WRITTEN TASK
From the data below, list every line that contains the string "hide".
----- DATASET RECORDS -----
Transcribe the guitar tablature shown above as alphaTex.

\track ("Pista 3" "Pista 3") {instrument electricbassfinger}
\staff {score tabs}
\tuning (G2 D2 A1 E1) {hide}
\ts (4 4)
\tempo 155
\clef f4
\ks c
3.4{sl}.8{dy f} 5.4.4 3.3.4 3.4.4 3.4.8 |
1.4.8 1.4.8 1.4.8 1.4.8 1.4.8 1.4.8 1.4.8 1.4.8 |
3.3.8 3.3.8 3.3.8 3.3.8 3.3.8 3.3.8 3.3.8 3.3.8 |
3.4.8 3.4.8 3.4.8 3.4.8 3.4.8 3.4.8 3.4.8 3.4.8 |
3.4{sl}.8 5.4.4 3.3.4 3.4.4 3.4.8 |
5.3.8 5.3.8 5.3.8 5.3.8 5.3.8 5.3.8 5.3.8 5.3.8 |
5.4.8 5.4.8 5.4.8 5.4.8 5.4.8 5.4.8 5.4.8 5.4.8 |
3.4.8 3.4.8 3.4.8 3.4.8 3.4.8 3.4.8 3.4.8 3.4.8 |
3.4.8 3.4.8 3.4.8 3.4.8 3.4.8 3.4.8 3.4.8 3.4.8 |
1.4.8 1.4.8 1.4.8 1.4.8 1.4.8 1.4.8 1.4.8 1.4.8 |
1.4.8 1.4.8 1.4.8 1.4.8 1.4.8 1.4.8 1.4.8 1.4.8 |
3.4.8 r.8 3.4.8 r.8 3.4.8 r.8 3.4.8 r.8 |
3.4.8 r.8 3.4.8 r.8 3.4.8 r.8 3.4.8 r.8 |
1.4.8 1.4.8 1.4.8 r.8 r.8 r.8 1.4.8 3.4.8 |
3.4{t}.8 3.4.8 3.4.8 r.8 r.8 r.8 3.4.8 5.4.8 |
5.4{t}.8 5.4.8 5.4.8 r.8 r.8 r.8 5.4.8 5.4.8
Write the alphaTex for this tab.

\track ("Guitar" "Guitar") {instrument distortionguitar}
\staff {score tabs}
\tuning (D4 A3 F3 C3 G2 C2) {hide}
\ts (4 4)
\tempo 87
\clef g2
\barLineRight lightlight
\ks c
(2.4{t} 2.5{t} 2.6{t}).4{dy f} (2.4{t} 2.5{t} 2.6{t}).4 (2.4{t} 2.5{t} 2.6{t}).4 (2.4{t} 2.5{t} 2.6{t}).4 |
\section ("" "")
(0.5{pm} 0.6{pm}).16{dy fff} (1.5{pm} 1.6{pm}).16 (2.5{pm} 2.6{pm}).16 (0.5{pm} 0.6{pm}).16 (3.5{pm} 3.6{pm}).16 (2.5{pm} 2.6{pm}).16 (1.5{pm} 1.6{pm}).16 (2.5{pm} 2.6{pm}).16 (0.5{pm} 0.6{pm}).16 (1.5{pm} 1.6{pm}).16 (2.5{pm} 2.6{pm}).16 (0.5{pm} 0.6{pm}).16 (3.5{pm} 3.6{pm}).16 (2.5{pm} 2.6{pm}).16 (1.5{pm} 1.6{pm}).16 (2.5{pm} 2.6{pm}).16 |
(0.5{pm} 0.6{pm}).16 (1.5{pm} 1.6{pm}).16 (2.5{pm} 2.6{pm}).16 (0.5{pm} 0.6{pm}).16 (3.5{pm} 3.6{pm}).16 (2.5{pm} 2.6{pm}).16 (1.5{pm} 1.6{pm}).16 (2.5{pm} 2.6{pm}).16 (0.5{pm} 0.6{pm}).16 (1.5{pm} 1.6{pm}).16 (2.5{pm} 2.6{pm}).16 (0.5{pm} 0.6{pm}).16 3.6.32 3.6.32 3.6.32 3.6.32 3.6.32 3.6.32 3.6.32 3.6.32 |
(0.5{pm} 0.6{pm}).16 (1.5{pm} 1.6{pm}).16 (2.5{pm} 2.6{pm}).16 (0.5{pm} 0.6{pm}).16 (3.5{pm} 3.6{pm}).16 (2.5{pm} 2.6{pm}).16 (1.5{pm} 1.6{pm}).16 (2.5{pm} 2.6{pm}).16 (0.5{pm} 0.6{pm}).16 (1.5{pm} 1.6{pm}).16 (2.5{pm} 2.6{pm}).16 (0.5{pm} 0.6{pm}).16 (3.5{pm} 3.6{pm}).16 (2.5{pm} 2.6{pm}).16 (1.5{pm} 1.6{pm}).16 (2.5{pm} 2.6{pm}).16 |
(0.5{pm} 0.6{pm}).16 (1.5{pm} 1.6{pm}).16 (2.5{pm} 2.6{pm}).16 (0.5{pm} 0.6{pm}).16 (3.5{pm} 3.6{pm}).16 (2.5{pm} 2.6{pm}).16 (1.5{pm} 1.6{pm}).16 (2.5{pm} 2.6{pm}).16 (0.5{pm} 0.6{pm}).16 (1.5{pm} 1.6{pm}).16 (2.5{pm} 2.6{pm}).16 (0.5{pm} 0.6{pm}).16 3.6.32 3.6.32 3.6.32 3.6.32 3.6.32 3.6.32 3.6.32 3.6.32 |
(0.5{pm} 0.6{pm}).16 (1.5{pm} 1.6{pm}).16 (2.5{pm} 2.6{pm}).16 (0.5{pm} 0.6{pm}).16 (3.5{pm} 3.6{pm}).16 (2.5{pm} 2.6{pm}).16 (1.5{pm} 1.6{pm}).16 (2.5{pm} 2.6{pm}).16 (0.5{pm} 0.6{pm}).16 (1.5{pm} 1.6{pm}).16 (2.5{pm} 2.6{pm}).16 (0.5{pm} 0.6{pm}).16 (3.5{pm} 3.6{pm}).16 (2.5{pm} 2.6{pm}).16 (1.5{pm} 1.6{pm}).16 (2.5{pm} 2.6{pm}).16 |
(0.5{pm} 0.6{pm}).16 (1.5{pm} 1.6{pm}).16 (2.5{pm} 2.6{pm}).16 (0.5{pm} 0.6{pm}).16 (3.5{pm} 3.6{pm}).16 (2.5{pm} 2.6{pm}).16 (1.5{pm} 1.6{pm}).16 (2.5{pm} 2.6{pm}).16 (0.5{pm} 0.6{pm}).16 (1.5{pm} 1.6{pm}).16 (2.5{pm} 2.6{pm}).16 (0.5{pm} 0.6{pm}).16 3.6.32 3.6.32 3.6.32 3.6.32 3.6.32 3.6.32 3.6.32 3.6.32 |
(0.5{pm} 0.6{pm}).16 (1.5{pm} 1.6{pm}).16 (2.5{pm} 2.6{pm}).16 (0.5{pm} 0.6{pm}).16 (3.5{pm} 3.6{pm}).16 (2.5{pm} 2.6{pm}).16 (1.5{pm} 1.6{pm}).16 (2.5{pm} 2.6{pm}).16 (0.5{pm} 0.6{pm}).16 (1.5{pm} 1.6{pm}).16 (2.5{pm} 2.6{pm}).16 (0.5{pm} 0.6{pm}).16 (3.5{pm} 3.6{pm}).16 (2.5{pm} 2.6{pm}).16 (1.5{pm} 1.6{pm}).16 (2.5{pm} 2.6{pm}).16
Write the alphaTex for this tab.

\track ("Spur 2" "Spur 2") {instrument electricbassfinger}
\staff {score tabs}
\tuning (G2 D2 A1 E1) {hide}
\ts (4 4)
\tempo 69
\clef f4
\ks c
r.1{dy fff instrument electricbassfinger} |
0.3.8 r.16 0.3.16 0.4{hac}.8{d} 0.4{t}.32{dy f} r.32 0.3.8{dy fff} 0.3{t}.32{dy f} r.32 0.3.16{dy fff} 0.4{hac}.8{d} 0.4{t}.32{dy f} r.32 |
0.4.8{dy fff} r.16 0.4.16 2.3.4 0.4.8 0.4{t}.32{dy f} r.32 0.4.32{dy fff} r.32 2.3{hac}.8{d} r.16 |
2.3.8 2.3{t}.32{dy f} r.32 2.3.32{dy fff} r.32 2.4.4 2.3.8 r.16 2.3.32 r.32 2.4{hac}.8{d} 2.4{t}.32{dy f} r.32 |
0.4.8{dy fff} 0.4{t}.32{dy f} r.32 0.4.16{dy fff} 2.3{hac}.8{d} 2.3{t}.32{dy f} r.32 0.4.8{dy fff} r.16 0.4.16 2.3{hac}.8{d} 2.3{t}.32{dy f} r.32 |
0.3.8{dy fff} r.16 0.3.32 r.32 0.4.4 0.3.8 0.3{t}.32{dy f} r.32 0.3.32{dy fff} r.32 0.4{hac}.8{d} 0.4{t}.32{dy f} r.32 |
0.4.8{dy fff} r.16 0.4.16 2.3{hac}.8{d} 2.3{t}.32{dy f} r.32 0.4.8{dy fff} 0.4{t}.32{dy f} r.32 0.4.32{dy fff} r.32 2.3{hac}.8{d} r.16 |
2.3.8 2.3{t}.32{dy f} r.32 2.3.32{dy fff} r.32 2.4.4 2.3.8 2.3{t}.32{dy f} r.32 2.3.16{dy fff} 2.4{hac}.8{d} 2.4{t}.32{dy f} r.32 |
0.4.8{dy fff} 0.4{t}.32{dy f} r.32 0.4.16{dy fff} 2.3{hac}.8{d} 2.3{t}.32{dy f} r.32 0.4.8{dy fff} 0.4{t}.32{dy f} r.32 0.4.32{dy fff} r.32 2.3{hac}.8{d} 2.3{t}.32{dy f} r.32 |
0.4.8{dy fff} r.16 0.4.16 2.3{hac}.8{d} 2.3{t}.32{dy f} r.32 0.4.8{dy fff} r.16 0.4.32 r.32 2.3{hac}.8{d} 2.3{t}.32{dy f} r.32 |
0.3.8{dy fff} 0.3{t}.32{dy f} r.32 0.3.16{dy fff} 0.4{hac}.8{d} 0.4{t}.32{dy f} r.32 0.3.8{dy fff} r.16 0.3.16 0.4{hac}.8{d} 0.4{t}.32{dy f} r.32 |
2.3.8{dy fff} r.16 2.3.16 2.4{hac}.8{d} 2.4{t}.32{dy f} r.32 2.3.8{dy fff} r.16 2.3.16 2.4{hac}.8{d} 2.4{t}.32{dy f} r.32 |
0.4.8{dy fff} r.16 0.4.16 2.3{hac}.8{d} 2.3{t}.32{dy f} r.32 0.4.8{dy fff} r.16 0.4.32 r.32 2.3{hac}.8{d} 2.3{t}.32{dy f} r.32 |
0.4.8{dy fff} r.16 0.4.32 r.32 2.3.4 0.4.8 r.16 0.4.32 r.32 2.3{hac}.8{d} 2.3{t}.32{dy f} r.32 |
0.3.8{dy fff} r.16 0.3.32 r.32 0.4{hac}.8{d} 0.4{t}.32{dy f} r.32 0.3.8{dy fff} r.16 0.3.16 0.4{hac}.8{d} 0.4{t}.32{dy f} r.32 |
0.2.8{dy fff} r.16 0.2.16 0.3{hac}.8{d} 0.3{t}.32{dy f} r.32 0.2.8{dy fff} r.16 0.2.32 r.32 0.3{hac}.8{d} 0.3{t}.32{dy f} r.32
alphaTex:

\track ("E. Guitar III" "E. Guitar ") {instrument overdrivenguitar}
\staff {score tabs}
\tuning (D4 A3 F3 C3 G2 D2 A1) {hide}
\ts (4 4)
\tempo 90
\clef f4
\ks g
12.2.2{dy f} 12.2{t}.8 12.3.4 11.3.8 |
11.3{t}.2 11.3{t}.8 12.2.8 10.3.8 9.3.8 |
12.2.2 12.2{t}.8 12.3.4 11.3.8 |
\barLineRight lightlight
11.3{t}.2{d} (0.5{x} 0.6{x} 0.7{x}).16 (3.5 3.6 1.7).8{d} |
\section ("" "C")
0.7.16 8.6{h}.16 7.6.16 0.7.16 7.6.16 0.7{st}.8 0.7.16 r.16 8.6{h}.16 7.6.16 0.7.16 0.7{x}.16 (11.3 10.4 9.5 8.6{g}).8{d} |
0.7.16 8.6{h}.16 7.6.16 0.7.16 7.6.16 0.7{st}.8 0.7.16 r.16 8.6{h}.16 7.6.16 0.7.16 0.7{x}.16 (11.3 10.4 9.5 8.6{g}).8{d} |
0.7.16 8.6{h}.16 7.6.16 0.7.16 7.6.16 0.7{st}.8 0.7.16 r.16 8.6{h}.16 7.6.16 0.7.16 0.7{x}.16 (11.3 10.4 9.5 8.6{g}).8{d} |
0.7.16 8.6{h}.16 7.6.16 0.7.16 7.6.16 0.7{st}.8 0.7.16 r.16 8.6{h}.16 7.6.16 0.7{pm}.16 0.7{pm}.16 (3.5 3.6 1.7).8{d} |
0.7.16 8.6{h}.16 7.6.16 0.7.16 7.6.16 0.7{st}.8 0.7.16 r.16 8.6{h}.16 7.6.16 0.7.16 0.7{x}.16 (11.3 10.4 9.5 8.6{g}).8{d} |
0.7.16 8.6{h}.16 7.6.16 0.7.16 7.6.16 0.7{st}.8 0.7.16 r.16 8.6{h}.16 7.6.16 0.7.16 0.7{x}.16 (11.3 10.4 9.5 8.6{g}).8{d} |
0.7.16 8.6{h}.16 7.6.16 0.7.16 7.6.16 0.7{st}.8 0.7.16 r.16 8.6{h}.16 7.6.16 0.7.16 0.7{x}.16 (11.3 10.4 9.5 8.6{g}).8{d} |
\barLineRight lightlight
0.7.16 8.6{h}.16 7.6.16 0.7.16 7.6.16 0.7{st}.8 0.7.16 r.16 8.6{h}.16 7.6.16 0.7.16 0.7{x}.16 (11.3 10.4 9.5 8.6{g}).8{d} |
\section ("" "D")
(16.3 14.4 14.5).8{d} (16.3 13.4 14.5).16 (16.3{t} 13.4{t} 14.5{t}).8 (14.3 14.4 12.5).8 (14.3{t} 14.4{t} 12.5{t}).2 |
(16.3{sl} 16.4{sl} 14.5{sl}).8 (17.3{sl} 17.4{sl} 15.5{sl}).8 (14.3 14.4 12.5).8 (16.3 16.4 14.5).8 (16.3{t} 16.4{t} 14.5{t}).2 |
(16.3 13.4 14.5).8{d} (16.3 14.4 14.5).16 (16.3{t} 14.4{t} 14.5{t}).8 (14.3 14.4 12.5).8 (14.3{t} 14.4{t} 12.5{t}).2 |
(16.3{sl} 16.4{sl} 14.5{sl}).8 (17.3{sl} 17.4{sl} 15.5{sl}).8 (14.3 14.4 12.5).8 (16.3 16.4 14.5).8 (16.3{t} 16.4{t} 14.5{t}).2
-----
RESPONSE FOR THIS EXERCISE
\tuning (G2 D2 A1 E1) {hide}
\tuning (D4 A3 F3 C3 G2 C2) {hide}
\tuning (G2 D2 A1 E1) {hide}
\tuning (D4 A3 F3 C3 G2 D2 A1) {hide}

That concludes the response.